# start of PROVIDED INFORMATION

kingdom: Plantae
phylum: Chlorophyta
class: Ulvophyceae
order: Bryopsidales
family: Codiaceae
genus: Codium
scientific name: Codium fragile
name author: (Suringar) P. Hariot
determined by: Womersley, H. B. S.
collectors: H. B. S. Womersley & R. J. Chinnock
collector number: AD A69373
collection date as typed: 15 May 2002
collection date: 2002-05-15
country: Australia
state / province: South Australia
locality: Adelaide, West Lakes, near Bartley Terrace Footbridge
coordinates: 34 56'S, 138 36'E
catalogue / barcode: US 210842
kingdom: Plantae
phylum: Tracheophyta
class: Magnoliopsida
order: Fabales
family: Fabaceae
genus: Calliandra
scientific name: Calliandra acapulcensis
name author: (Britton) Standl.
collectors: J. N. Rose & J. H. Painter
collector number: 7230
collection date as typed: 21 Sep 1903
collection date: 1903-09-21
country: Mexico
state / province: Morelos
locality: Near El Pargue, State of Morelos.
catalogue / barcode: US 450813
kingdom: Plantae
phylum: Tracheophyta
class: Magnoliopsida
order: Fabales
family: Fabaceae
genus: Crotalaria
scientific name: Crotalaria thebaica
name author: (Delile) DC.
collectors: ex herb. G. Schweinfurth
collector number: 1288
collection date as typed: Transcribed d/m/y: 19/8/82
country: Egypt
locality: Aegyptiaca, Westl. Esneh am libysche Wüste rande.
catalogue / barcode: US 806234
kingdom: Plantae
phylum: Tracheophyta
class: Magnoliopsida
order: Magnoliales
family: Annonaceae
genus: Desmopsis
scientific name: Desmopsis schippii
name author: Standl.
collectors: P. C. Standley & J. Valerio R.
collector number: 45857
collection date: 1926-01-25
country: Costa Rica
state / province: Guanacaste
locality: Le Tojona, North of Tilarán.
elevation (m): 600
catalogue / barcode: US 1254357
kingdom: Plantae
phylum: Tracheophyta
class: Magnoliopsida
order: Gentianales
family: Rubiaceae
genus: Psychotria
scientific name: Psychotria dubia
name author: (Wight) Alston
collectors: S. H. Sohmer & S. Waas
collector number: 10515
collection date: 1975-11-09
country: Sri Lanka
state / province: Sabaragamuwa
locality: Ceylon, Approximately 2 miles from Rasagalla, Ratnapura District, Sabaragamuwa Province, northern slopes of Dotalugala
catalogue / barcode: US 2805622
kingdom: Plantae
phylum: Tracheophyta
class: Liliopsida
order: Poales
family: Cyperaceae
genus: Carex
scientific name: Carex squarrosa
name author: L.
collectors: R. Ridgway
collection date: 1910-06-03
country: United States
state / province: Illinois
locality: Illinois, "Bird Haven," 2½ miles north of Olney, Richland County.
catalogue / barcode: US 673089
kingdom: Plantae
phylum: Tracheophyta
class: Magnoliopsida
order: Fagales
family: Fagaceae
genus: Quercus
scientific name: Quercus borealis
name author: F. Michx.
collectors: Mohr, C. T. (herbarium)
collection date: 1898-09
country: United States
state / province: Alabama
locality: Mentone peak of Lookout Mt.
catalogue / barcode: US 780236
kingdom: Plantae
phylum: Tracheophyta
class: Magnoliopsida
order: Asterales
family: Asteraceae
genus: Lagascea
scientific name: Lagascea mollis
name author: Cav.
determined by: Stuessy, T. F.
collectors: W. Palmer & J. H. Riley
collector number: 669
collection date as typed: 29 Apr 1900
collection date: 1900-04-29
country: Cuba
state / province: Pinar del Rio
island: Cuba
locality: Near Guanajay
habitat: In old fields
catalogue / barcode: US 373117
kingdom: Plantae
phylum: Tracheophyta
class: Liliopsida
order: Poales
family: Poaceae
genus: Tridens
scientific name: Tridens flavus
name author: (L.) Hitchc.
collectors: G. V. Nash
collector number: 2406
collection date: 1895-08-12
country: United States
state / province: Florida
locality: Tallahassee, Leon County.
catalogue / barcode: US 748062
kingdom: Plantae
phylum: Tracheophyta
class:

# end of PROVIDED INFORMATION

▶ AIM OF THE TASK:
Can you output every line of the data above without changing anything?

▶ COMPLETE ANSWER:
kingdom: Plantae
phylum: Chlorophyta
class: Ulvophyceae
order: Bryopsidales
family: Codiaceae
genus: Codium
scientific name: Codium fragile
name author: (Suringar) P. Hariot
determined by: Womersley, H. B. S.
collectors: H. B. S. Womersley & R. J. Chinnock
collector number: AD A69373
collection date as typed: 15 May 2002
collection date: 2002-05-15
country: Australia
state / province: South Australia
locality: Adelaide, West Lakes, near Bartley Terrace Footbridge
coordinates: 34 56'S, 138 36'E
catalogue / barcode: US 210842
kingdom: Plantae
phylum: Tracheophyta
class: Magnoliopsida
order: Fabales
family: Fabaceae
genus: Calliandra
scientific name: Calliandra acapulcensis
name author: (Britton) Standl.
collectors: J. N. Rose & J. H. Painter
collector number: 7230
collection date as typed: 21 Sep 1903
collection date: 1903-09-21
country: Mexico
state / province: Morelos
locality: Near El Pargue, State of Morelos.
catalogue / barcode: US 450813
kingdom: Plantae
phylum: Tracheophyta
class: Magnoliopsida
order: Fabales
family: Fabaceae
genus: Crotalaria
scientific name: Crotalaria thebaica
name author: (Delile) DC.
collectors: ex herb. G. Schweinfurth
collector number: 1288
collection date as typed: Transcribed d/m/y: 19/8/82
country: Egypt
locality: Aegyptiaca, Westl. Esneh am libysche Wüste rande.
catalogue / barcode: US 806234
kingdom: Plantae
phylum: Tracheophyta
class: Magnoliopsida
order: Magnoliales
family: Annonaceae
genus: Desmopsis
scientific name: Desmopsis schippii
name author: Standl.
collectors: P. C. Standley & J. Valerio R.
collector number: 45857
collection date: 1926-01-25
country: Costa Rica
state / province: Guanacaste
locality: Le Tojona, North of Tilarán.
elevation (m): 600
catalogue / barcode: US 1254357
kingdom: Plantae
phylum: Tracheophyta
class: Magnoliopsida
order: Gentianales
family: Rubiaceae
genus: Psychotria
scientific name: Psychotria dubia
name author: (Wight) Alston
collectors: S. H. Sohmer & S. Waas
collector number: 10515
collection date: 1975-11-09
country: Sri Lanka
state / province: Sabaragamuwa
locality: Ceylon, Approximately 2 miles from Rasagalla, Ratnapura District, Sabaragamuwa Province, northern slopes of Dotalugala
catalogue / barcode: US 2805622
kingdom: Plantae
phylum: Tracheophyta
class: Liliopsida
order: Poales
family: Cyperaceae
genus: Carex
scientific name: Carex squarrosa
name author: L.
collectors: R. Ridgway
collection date: 1910-06-03
country: United States
state / province: Illinois
locality: Illinois, "Bird Haven," 2½ miles north of Olney, Richland County.
catalogue / barcode: US 673089
kingdom: Plantae
phylum: Tracheophyta
class: Magnoliopsida
order: Fagales
family: Fagaceae
genus: Quercus
scientific name: Quercus borealis
name author: F. Michx.
collectors: Mohr, C. T. (herbarium)
collection date: 1898-09
country: United States
state / province: Alabama
locality: Mentone peak of Lookout Mt.
catalogue / barcode: US 780236
kingdom: Plantae
phylum: Tracheophyta
class: Magnoliopsida
order: Asterales
family: Asteraceae
genus: Lagascea
scientific name: Lagascea mollis
name author: Cav.
determined by: Stuessy, T. F.
collectors: W. Palmer & J. H. Riley
collector number: 669
collection date as typed: 29 Apr 1900
collection date: 1900-04-29
country: Cuba
state / province: Pinar del Rio
island: Cuba
locality: Near Guanajay
habitat: In old fields
catalogue / barcode: US 373117
kingdom: Plantae
phylum: Tracheophyta
class: Liliopsida
order: Poales
family: Poaceae
genus: Tridens
scientific name: Tridens flavus
name author: (L.) Hitchc.
collectors: G. V. Nash
collector number: 2406
collection date: 1895-08-12
country: United States
state / province: Florida
locality: Tallahassee, Leon County.
catalogue / barcode: US 748062
kingdom: Plantae
phylum: Tracheophyta
class:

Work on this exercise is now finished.